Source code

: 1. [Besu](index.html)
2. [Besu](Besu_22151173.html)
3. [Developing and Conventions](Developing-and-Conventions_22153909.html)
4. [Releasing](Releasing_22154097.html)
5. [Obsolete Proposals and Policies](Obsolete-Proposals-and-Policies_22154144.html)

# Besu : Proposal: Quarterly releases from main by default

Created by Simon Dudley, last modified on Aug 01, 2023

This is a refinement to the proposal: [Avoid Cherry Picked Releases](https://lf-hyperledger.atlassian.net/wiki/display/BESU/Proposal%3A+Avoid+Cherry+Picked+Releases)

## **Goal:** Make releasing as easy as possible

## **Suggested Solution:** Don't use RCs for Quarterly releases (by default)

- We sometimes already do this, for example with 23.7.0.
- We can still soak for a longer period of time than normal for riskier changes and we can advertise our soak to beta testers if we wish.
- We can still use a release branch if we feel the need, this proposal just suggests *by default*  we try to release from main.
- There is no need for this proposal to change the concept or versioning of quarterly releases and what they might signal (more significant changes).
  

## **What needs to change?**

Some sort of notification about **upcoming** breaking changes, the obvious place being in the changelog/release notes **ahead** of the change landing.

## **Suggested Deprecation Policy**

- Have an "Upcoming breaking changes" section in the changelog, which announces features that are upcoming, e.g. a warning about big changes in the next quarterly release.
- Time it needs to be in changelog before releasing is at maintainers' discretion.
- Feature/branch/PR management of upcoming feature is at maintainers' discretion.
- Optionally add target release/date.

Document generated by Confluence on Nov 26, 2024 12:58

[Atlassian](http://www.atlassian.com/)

○ ○ ○ ○ ○ ○ ○

— Task to carry out —
Start to finish, copy the material out exactly.

— Answer space —
Source code

: 1. [Besu](index.html)
2. [Besu](Besu_22151173.html)
3. [Developing and Conventions](Developing-and-Conventions_22153909.html)
4. [Releasing](Releasing_22154097.html)
5. [Obsolete Proposals and Policies](Obsolete-Proposals-and-Policies_22154144.html)

# Besu : Proposal: Quarterly releases from main by default

Created by Simon Dudley, last modified on Aug 01, 2023

This is a refinement to the proposal: [Avoid Cherry Picked Releases](https://lf-hyperledger.atlassian.net/wiki/display/BESU/Proposal%3A+Avoid+Cherry+Picked+Releases)

## **Goal:** Make releasing as easy as possible

## **Suggested Solution:** Don't use RCs for Quarterly releases (by default)

- We sometimes already do this, for example with 23.7.0.
- We can still soak for a longer period of time than normal for riskier changes and we can advertise our soak to beta testers if we wish.
- We can still use a release branch if we feel the need, this proposal just suggests *by default*  we try to release from main.
- There is no need for this proposal to change the concept or versioning of quarterly releases and what they might signal (more significant changes).
  

## **What needs to change?**

Some sort of notification about **upcoming** breaking changes, the obvious place being in the changelog/release notes **ahead** of the change landing.

## **Suggested Deprecation Policy**

- Have an "Upcoming breaking changes" section in the changelog, which announces features that are upcoming, e.g. a warning about big changes in the next quarterly release.
- Time it needs to be in changelog before releasing is at maintainers' discretion.
- Feature/branch/PR management of upcoming feature is at maintainers' discretion.
- Optionally add target release/date.

Document generated by Confluence on Nov 26, 2024 12:58

[Atlassian](http://www.atlassian.com/)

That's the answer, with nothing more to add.